In this article, I list the reference dictionaries we used for determining tricky cases and other character and pronunciation related issues. Not much will change in practice, the main difference is that we will be more consistent in applying this and so increase Skritter’s reliability.
Read more about our choice of references in the blog post:
One thing I’d like to mention too is that I keep a record of more interesting cases so I can share them later. These include all sorts of issues, but I will focus on those that I think are useful for learners in general or those that are so common that they should be mentioned. Stay tuned!
we’re currently using Mainland references for pronunciation, which isn’t optimal for students in Taiwan. We’re working on addressing these issues!
Thanks for keeping that in mind!
Having an option to enable a Taiwanese pronunciation set (overwriting Chinese Mainland) would be great.
Providing consistently checked pronunciation for both locations is probably not something we will be able to provide in the near future considering how much work it would entail, but we are working on the option of allowing custom pronunciation. I realise that this is not ideal, but it’s definitiely better than being forced to use pronunciation you don’t want to use.
I was recently showing off my character-writing skills (acquired on Skritter) to a native speaker, and she told me that she learned a different stroke order for one my characters. Not sure which one of us is more “standard”. This leads me to ask:
Is there a standard reference for stroke order for Chinese characters? What source does Skritter use its stroke orderings?

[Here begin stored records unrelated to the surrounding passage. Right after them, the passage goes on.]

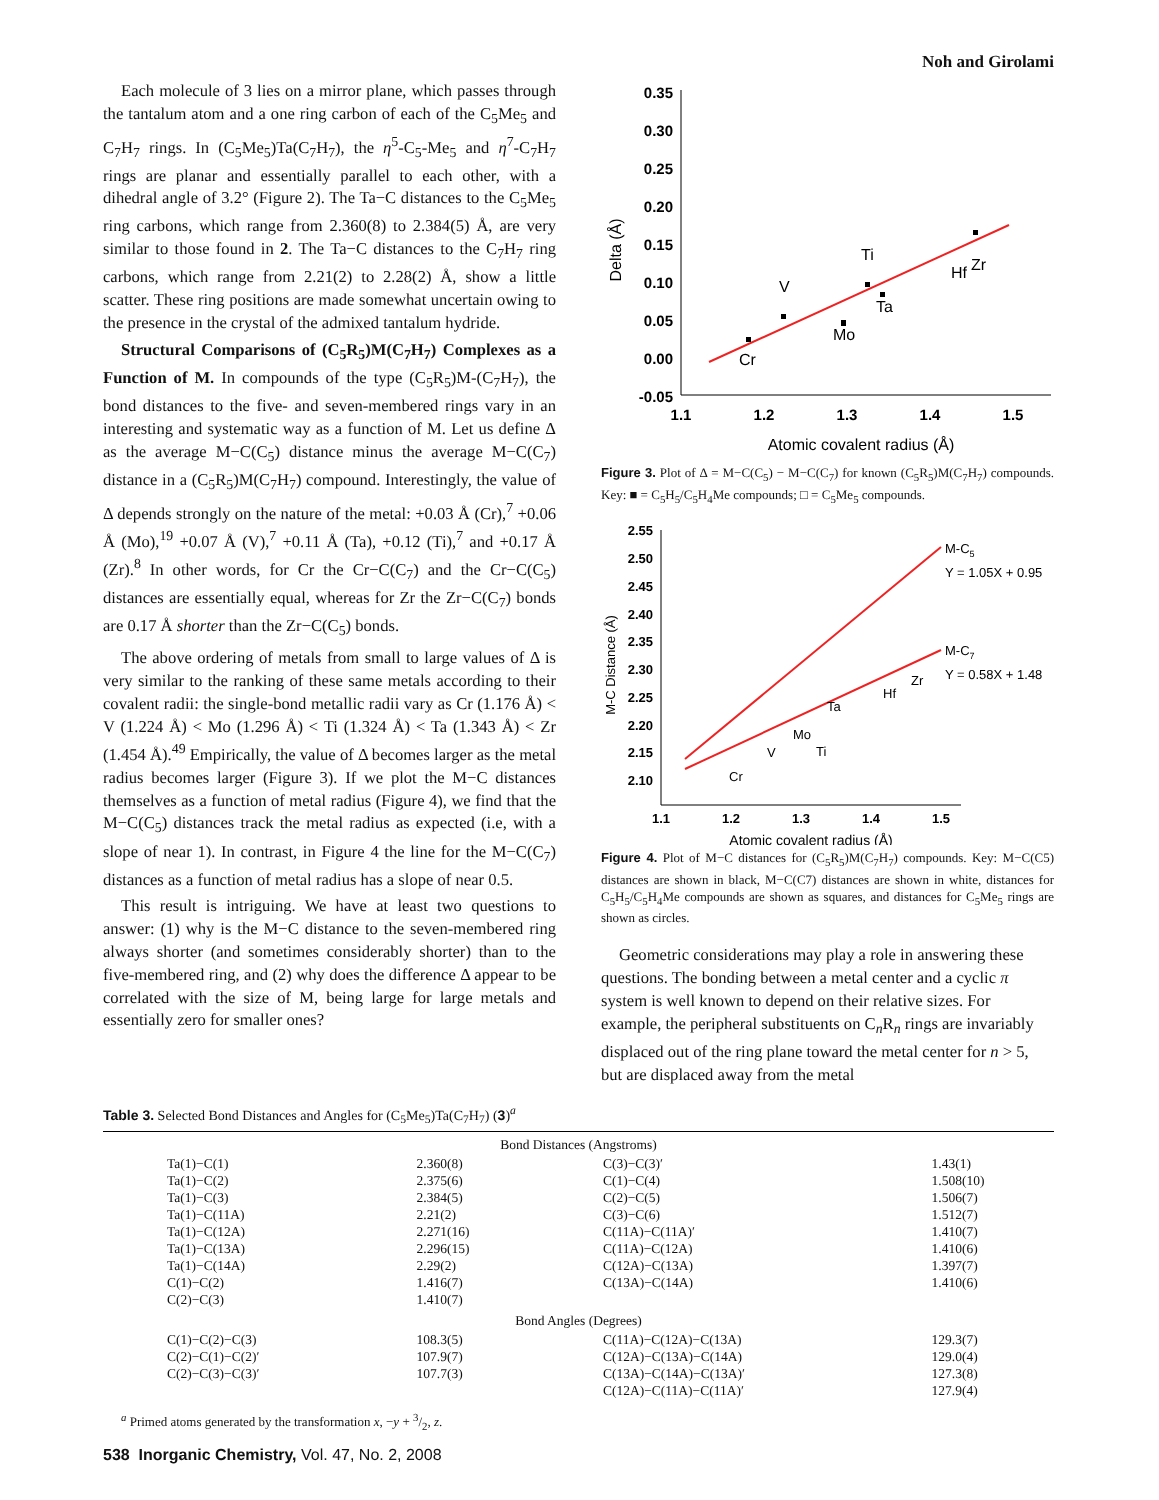Noh and Girolami
Each molecule of 3 lies on a mirror plane, which passes through the tantalum atom and a one ring carbon of each of the C<sub>5</sub>Me<sub>5</sub> and C<sub>7</sub>H<sub>7</sub> rings. In (C<sub>5</sub>Me<sub>5</sub>)Ta(C<sub>7</sub>H<sub>7</sub>), the η<sup>5</sup>-C<sub>5</sub>-Me<sub>5</sub> and η<sup>7</sup>-C<sub>7</sub>H<sub>7</sub> rings are planar and essentially parallel to each other, with a dihedral angle of 3.2° (Figure 2). The Ta−C distances to the C<sub>5</sub>Me<sub>5</sub> ring carbons, which range from 2.360(8) to 2.384(5) Å, are very similar to those found in 2. The Ta−C distances to the C<sub>7</sub>H<sub>7</sub> ring carbons, which range from 2.21(2) to 2.28(2) Å, show a little scatter. These ring positions are made somewhat uncertain owing to the presence in the crystal of the admixed tantalum hydride.
Structural Comparisons of (C<sub>5</sub>R<sub>5</sub>)M(C<sub>7</sub>H<sub>7</sub>) Complexes as a Function of M. In compounds of the type (C<sub>5</sub>R<sub>5</sub>)M-(C<sub>7</sub>H<sub>7</sub>), the bond distances to the five- and seven-membered rings vary in an interesting and systematic way as a function of M. Let us define Δ as the average M−C(C<sub>5</sub>) distance minus the average M−C(C<sub>7</sub>) distance in a (C<sub>5</sub>R<sub>5</sub>)M(C<sub>7</sub>H<sub>7</sub>) compound. Interestingly, the value of Δ depends strongly on the nature of the metal: +0.03 Å (Cr),<sup>7</sup> +0.06 Å (Mo),<sup>19</sup> +0.07 Å (V),<sup>7</sup> +0.11 Å (Ta), +0.12 (Ti),<sup>7</sup> and +0.17 Å (Zr).<sup>8</sup> In other words, for Cr the Cr−C(C<sub>7</sub>) and the Cr−C(C<sub>5</sub>) distances are essentially equal, whereas for Zr the Zr−C(C<sub>7</sub>) bonds are 0.17 Å shorter than the Zr−C(C<sub>5</sub>) bonds.
The above ordering of metals from small to large values of Δ is very similar to the ranking of these same metals according to their covalent radii: the single-bond metallic radii vary as Cr (1.176 Å) < V (1.224 Å) < Mo (1.296 Å) < Ti (1.324 Å) < Ta (1.343 Å) < Zr (1.454 Å).<sup>49</sup> Empirically, the value of Δ becomes larger as the metal radius becomes larger (Figure 3). If we plot the M−C distances themselves as a function of metal radius (Figure 4), we find that the M−C(C<sub>5</sub>) distances track the metal radius as expected (i.e, with a slope of near 1). In contrast, in Figure 4 the line for the M−C(C<sub>7</sub>) distances as a function of metal radius has a slope of near 0.5.
This result is intriguing. We have at least two questions to answer: (1) why is the M−C distance to the seven-membered ring always shorter (and sometimes considerably shorter) than to the five-membered ring, and (2) why does the difference Δ appear to be correlated with the size of M, being large for large metals and essentially zero for smaller ones?
0.35
0.30
0.25
0.20
0.15
0.10
0.05
0.00
-0.05
1.1
1.2
1.3
1.4
1.5
Atomic covalent radius (Å)
Delta (Å)
Cr
V
Mo
Ti
Ta
Hf
Zr
Figure 3. Plot of Δ = M−C(C<sub>5</sub>) − M−C(C<sub>7</sub>) for known (C<sub>5</sub>R<sub>5</sub>)M(C<sub>7</sub>H<sub>7</sub>) compounds. Key: ■ = C<sub>5</sub>H<sub>5</sub>/C<sub>5</sub>H<sub>4</sub>Me compounds; □ = C<sub>5</sub>Me<sub>5</sub> compounds.
2.55
2.50
2.45
2.40
2.35
2.30
2.25
2.20
2.15
2.10
1.1
1.2
1.3
1.4
1.5
Atomic covalent radius (Å)
M-C Distance (Å)
M-C5
Y = 1.05X + 0.95
M-C7
Y = 0.58X + 1.48
Cr
V
Mo
Ti
Ta
Hf
Zr
Figure 4. Plot of M−C distances for (C<sub>5</sub>R<sub>5</sub>)M(C<sub>7</sub>H<sub>7</sub>) compounds. Key: M−C(C5) distances are shown in black, M−C(C7) distances are shown in white, distances for C<sub>5</sub>H<sub>5</sub>/C<sub>5</sub>H<sub>4</sub>Me compounds are shown as squares, and distances for C<sub>5</sub>Me<sub>5</sub> rings are shown as circles.
Geometric considerations may play a role in answering these questions. The bonding between a metal center and a cyclic π system is well known to depend on their relative sizes. For example, the peripheral substituents on C<sub>n</sub>R<sub>n</sub> rings are invariably displaced out of the ring plane toward the metal center for n > 5, but are displaced away from the metal
Table 3. Selected Bond Distances and Angles for (C<sub>5</sub>Me<sub>5</sub>)Ta(C<sub>7</sub>H<sub>7</sub>) (3)<sup>a</sup>
| Bond Distances (Angstroms) | | | |
| Ta(1)−C(1) | 2.360(8) | C(3)−C(3)′ | 1.43(1) |
| Ta(1)−C(2) | 2.375(6) | C(1)−C(4) | 1.508(10) |
| Ta(1)−C(3) | 2.384(5) | C(2)−C(5) | 1.506(7) |
| Ta(1)−C(11A) | 2.21(2) | C(3)−C(6) | 1.512(7) |
| Ta(1)−C(12A) | 2.271(16) | C(11A)−C(11A)′ | 1.410(7) |
| Ta(1)−C(13A) | 2.296(15) | C(11A)−C(12A) | 1.410(6) |
| Ta(1)−C(14A) | 2.29(2) | C(12A)−C(13A) | 1.397(7) |
| C(1)−C(2) | 1.416(7) | C(13A)−C(14A) | 1.410(6) |
| C(2)−C(3) | 1.410(7) | | |
| Bond Angles (Degrees) | | | |
| C(1)−C(2)−C(3) | 108.3(5) | C(11A)−C(12A)−C(13A) | 129.3(7) |
| C(2)−C(1)−C(2)′ | 107.9(7) | C(12A)−C(13A)−C(14A) | 129.0(4) |
| C(2)−C(3)−C(3)′ | 107.7(3) | C(13A)−C(14A)−C(13A)′ | 127.3(8) |
| | | C(12A)−C(11A)−C(11A)′ | 127.9(4) |
<sup>a</sup> Primed atoms generated by the transformation x, −y + 3/2, z.
538 Inorganic Chemistry, Vol. 47, No. 2, 2008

For similpfied Chinese, the standard reference work is 现代汉语通用字笔顺规范, but since it hasn’t been published online (as far as I know, anyway), we usually just refer to any of the high-quality dictionaries that are more easily accessible such as 漢典 or Pleco.
For traditional Chinese, we use the 國語辭典 published by the Ministry of Education (Taiwan).

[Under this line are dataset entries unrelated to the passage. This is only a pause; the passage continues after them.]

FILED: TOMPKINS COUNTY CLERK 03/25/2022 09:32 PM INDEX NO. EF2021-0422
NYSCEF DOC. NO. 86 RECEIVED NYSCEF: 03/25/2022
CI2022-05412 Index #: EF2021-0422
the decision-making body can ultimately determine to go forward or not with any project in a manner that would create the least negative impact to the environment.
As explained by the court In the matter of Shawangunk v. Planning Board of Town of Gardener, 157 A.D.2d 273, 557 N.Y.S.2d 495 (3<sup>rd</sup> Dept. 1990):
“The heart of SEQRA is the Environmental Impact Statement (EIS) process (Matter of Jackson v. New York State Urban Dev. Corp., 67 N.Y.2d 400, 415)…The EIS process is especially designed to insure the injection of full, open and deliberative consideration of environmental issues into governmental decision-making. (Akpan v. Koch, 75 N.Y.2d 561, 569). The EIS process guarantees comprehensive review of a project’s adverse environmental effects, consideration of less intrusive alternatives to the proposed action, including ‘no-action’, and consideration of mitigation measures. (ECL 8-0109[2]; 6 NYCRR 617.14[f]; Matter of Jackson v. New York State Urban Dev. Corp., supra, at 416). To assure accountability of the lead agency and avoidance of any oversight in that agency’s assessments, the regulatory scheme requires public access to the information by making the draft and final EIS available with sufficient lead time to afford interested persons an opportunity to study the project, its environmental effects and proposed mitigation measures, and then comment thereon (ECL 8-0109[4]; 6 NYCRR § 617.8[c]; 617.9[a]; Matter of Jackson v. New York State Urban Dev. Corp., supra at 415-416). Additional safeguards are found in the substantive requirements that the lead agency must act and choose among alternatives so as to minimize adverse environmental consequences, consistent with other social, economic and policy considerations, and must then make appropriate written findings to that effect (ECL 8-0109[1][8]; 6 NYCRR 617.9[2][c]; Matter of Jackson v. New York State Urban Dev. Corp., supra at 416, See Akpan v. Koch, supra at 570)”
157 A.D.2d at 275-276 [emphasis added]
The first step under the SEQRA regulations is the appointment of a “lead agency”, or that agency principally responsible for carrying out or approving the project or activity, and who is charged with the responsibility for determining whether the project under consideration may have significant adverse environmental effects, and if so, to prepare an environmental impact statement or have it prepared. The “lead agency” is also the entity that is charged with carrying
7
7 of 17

We do also have the option to allow more than one stroke order in cases where there are numerous widely used variants (such as for 忄).
Remember, stroke order exists to make characters easy to write (and read, to some extent), so if that goal is achievede, the stroke order is good. That doesn’t mean that learners should invent their own stroke order, but that is’t possible in Skritter anyway, we only allow additional variants when they are commonly used by native speakers.
That being said, there are errors here and there and we do our best to fix them. If you think a character has the incorrect stroke order, please report it and we’ll have a look!